» **DESCRIZIONE DEL COMPITO**:
Estrai testualmente dall'articolo sul giornalismo in guerra il passo che va da "Il giornalismo in" fino a "la nostra stanchezza." incluso.
##### ESTRATTO FORNITO #####
Il giornalismo in guerra: coraggio e dovere civile

di Marco Ansaldo

Entusiasmo o depressione? Coraggio o stanchezza? La postazione di Istanbul dove vivo e lavoro da tanti anni non è solo un luogo oggi cruciale, ma uno spazio formidabile per osservare – pure – il giornalismo. Quello degli altri, straordinari colleghi che abitano e operano in aree complesse, a dir poco, come Medio Oriente, Mar Nero, Balcani, Asia occidentale, Caucaso, Nord Africa. E il nostro, in zone altrettanto dinamiche ma di certo più decrittabili, in Occidente, Europa, Italia. Perché ogni giorno, da quella metropoli piazzata a cavallo fra due Continenti, il panorama davanti ti fa misurare la distanza fra le loro difficoltà e la nostra stanchezza.

Questo luogo di osservazione unico fa toccare con mano le esclusioni drammatiche dei cronisti non allineati dagli eventi politici in Turchia e il rischio della galera. L’impossibilità per gli organi di stampa locali nel raccontare la spaventosa repressione degli ayatollah contro la rivolta delle donne e dei giovani in Iran. La ricerca spasmodica di riferire con equilibrio le fasi della guerra fra la Russia e l’Ucraina. La paura – perché anche questa è in gioco – a descrivere i massacri della popolazione perpetrati da milizie incontrollate nel nord della Siria. I timori a entrare nel Nagorno-Karabakh conteso fra Armenia e Azerbaigian. I dubbi di mettersi contro sistemi tutt’altro che cristallini come quelli di svariati Paesi balcanici. Le minacce a riportare i rivolgimenti in Egitto o le azioni militari in Libia, pena dover affrontare la mannaia di quei governi.
##### MATERIALE FORNITO #####
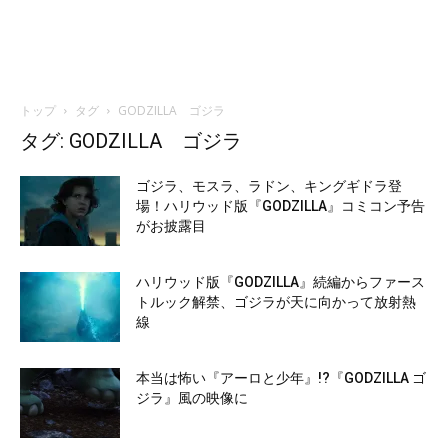
トップ
タグ
GODZILLA ゴジラ
タグ: GODZILLA ゴジラ
ゴジラ、モスラ、ラドン、キングギドラ登
場！ハリウッド版『GODZILLA』コミコン予告
がお披露目
ハリウッド版『GODZILLA』続編からファース
トルック解禁、ゴジラが天に向かって放射熱
線
本当は怖い『アーロと少年』!?『GODZILLA ゴ
ジラ』風の映像に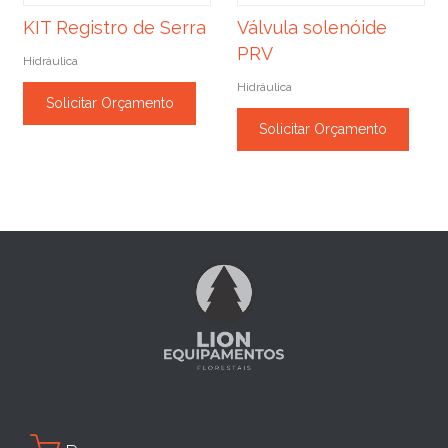
KIT Registro de Serra
Válvula solenóide
PRV
Hidráulica
Hidráulica
Solicitar Orçamento
Solicitar Orçamento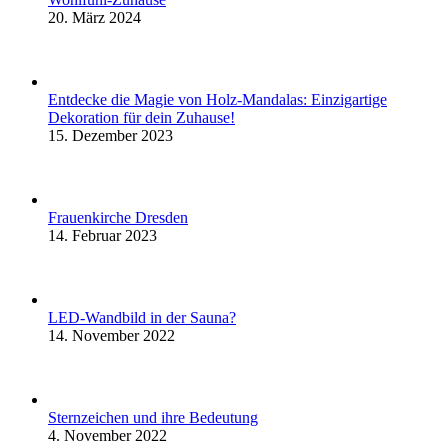
20. März 2024
Entdecke die Magie von Holz-Mandalas: Einzigartige
Dekoration für dein Zuhause!
15. Dezember 2023
Frauenkirche Dresden
14. Februar 2023
LED-Wandbild in der Sauna?
14. November 2022
Sternzeichen und ihre Bedeutung
4. November 2022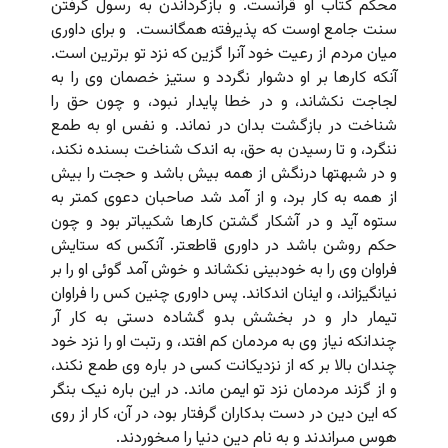
محکم کتاب او قرآنست. و بازگرداندن به رسول گرفتن
سنت جامع اوست که پذیرفته همگانست. و براى داورى
میان مردم از رعیت خود آنرا گزین که نزد تو برترین است.
آنکه کارها بر او دشوار نگردد و ستیز خصمان وى را به
لجاجت نکشاند، و در خطا پایدار نبود، و چون حق را
شناخت در بازگشت بدان در نماند. و نفس او به طمع
ننگرد، و تا رسیدن به حق، به اندک شناخت بسنده نکند،
و در شبهت‏ها درنگش از همه بیش باشد و حجت را بیش
از همه به کار برد، و از آمد شد صاحبان دعوى کمتر به
ستوه آید و در آشکار گشتن کارها شکیباتر بود و چون
حکم روشن باشد در داورى قاطع‏تر. آنکس که ستایش
فراوان وى را به خودبینى نکشاند و خوش آمد گوئى او را بر
نیانگیزاند، و اینان اندک‏اند. پس داورى چنین کس را فراوان
تیمار دار و در بخشش بدو گشاده دستى به کار آر
چندانکه نیاز وى به مردمان کم افتد، و رتبت او را نزد خود
چندان بالا بر که از نزدیکانت کسى در باره وى طمع نکند،
و از گزند مردمان نزد تو ایمن ماند. در این باره نیک بنگر
که این دین در دست بدکاران گرفتار بود، در آن، کار از روى
هوس مى‏راندند و به نام دین دنیا را مى‏خوردند.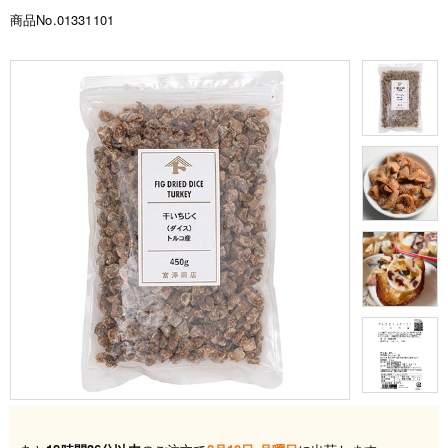
商品No.01331101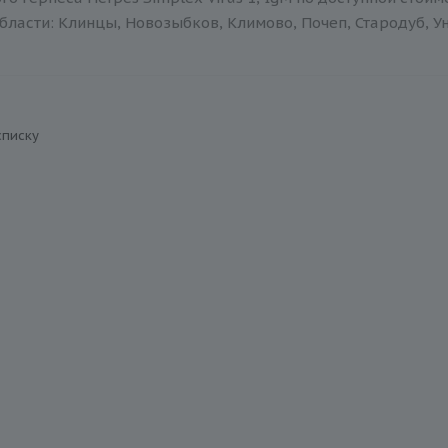
бласти: Клинцы, Новозыбков, Климово, Почеп, Стародуб, Ун
списку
#####
» **SVOLGIMENTO ESERCIZIO**:
Il giornalismo in guerra: coraggio e dovere civile

di Marco Ansaldo

Entusiasmo o depressione? Coraggio o stanchezza? La postazione di Istanbul dove vivo e lavoro da tanti anni non è solo un luogo oggi cruciale, ma uno spazio formidabile per osservare – pure – il giornalismo. Quello degli altri, straordinari colleghi che abitano e operano in aree complesse, a dir poco, come Medio Oriente, Mar Nero, Balcani, Asia occidentale, Caucaso, Nord Africa. E il nostro, in zone altrettanto dinamiche ma di certo più decrittabili, in Occidente, Europa, Italia. Perché ogni giorno, da quella metropoli piazzata a cavallo fra due Continenti, il panorama davanti ti fa misurare la distanza fra le loro difficoltà e la nostra stanchezza.